PREGAME:
* What the fuck, Micheal Douglas? Are you really putting a football game in the same category with 9/11, the March on Washington and landing on the moon? I thought that 9/11 in particular had given us a little sense of perspective about what is and is not important, but I guess you didn't get the memo.
* America the Beautiful by some girl from Glee? Really? It's not enough that we have to sit through Christina Aguilera singing the National Anthem, we have to put up with two rounds of oversung patriotic treacle just so FOX can promote the most unwatchable show on Television?
* Did Christina Aguilerra just sing "twilight's last REAMING?" Also, didn't Christina Aguilerra used to be a decent singer? I only know the "I am Beautiful" song, but it seems to me that she had a pretty good voice. How did she get to be a big star singing like that?
Oooooooohhhhh, okay. that makes sense.
Commercials:
* On a day that is notorious for being the worst day of the year for domestic violence, we get a Pepsi ad with a woman being knocked unconscious for laughs, Rosanne getting knocked over by a tree trunk for giggles, and a baby thrown against a wall for yucks? How is any of that appropriate?
* You know what else isn't funny? Hurting dogs. Although, really, did anyone not see the ending of this ad coming a mile away? There are only two possible endings in this template. Either the dog knocks over the door, landing on the obnoxious idiot, or an even dumber guy crashes into the door trying to get the chip. (It's funny because he fell for the trap that was set for the dog! Brilliant!)

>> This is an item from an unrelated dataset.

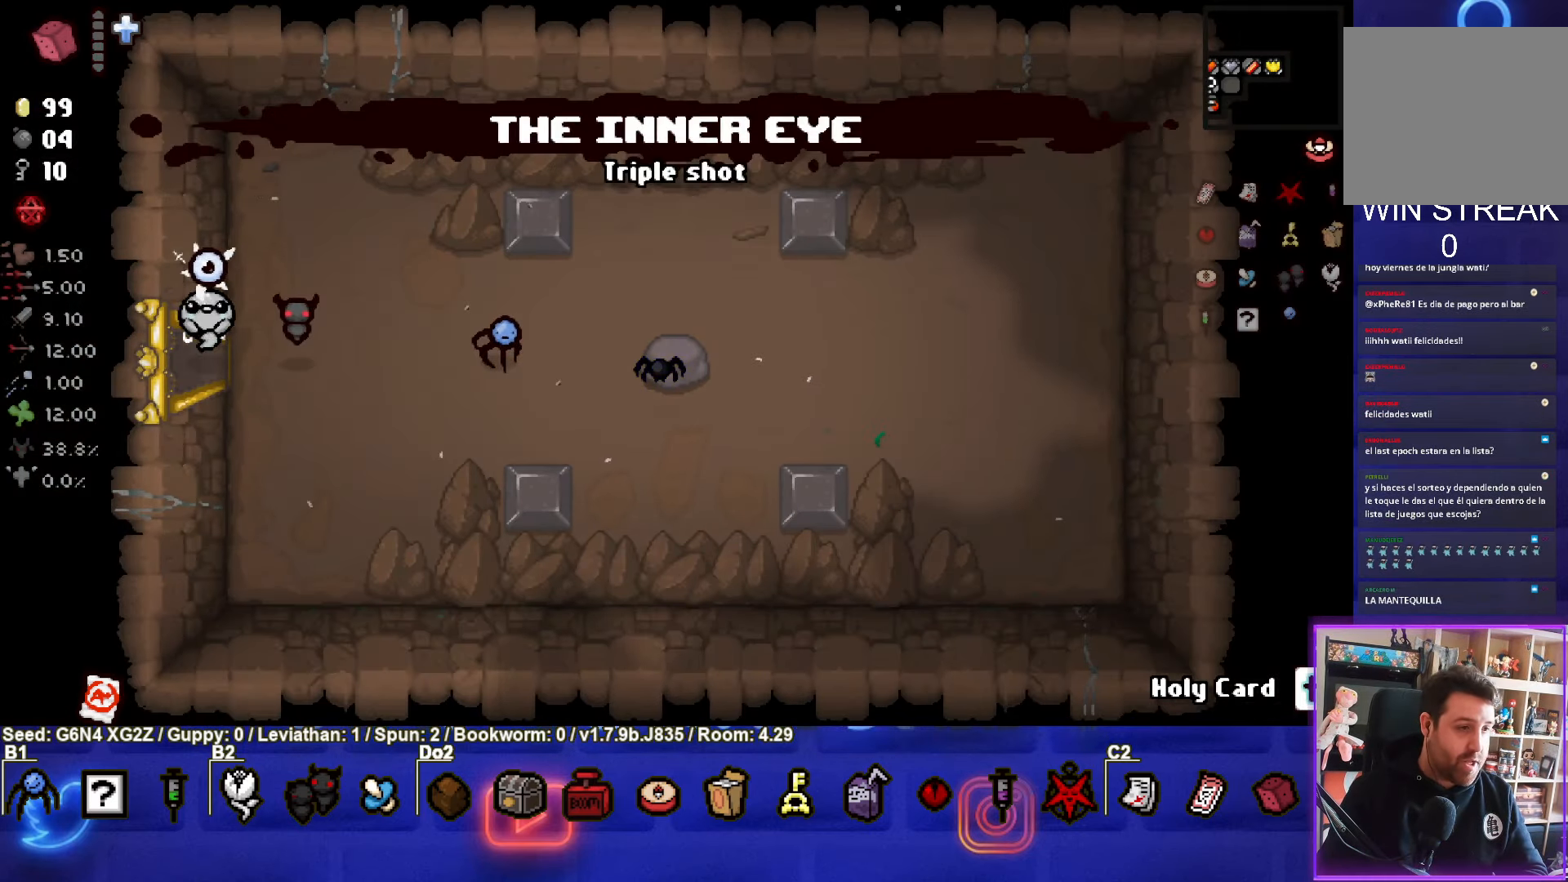
{"buttons": [], "left_stick": "left", "events": []}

And nice pet-owner, by the way. "Babe, don't hurt my dog" is all you can manage before going back to your magazine? Do you not even notice that this asshole doesn't stop? He's still trying to get the dog to crash into the patio door, but you don't seem to care. I guess if you're letting yourself be defiled by someone like this obnoxious moron, maybe you do have to stop caring about anything.
* I still don't understand what it is that "GoDaddy.com" does, which makes it that much easier to have nothing to do with them. And Danica Patrick has no self-respect. This is an extremely talented woman who has apparently decided, fuck it, I'll just get paid for T&A.
Why be famous for this. . .
. . .when I could be famous for this?
Halftime:
* Hmm, what could be worse than Black Eyed Peas? Oh, Black Eyed Peas featuring Usher!
* Has there ever been a more charmless performer than "Fergie"? And where did she get that outfit? Did Ace Frehley have a garage sale?
And Will-I-Am, was he auditioning for Starlight Express?
And the one with the long hair, I don't know his name, but doesn't he just look like the sort of guy you'd have a hard time not punching in the face? Like if you spent two minutes with this guy you'd have to restrain yourself.
During the Game Itself:
* I think Heinz Ward has a tatoo of Mickey Mouse striking the Heisman pose.
Yep, that's what it is all right. That is so cool!
Final score: I'm pretty sure Green Bay won.